Record set:
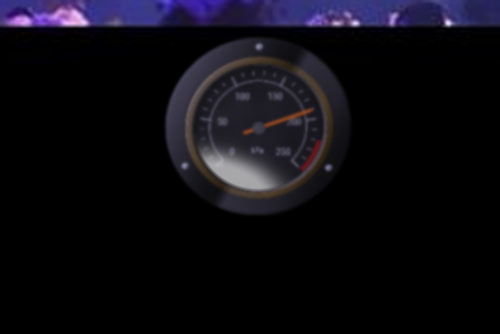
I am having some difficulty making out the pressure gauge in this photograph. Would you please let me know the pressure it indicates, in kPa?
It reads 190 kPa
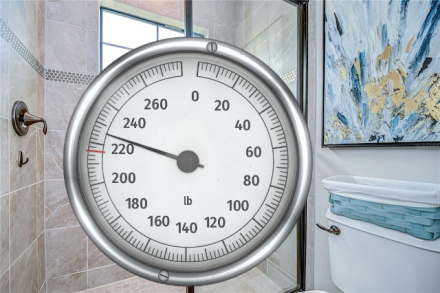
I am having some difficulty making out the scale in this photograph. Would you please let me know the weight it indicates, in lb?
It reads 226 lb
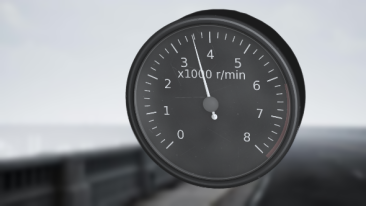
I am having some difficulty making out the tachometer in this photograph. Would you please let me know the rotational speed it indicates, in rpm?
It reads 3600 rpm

Aim of the exercise: Reproduce each of the entries above word for word, omitting the pictures.

Task answer:
I am having some difficulty making out the pressure gauge in this photograph. Would you please let me know the pressure it indicates, in kPa?
It reads 190 kPa
I am having some difficulty making out the scale in this photograph. Would you please let me know the weight it indicates, in lb?
It reads 226 lb
I am having some difficulty making out the tachometer in this photograph. Would you please let me know the rotational speed it indicates, in rpm?
It reads 3600 rpm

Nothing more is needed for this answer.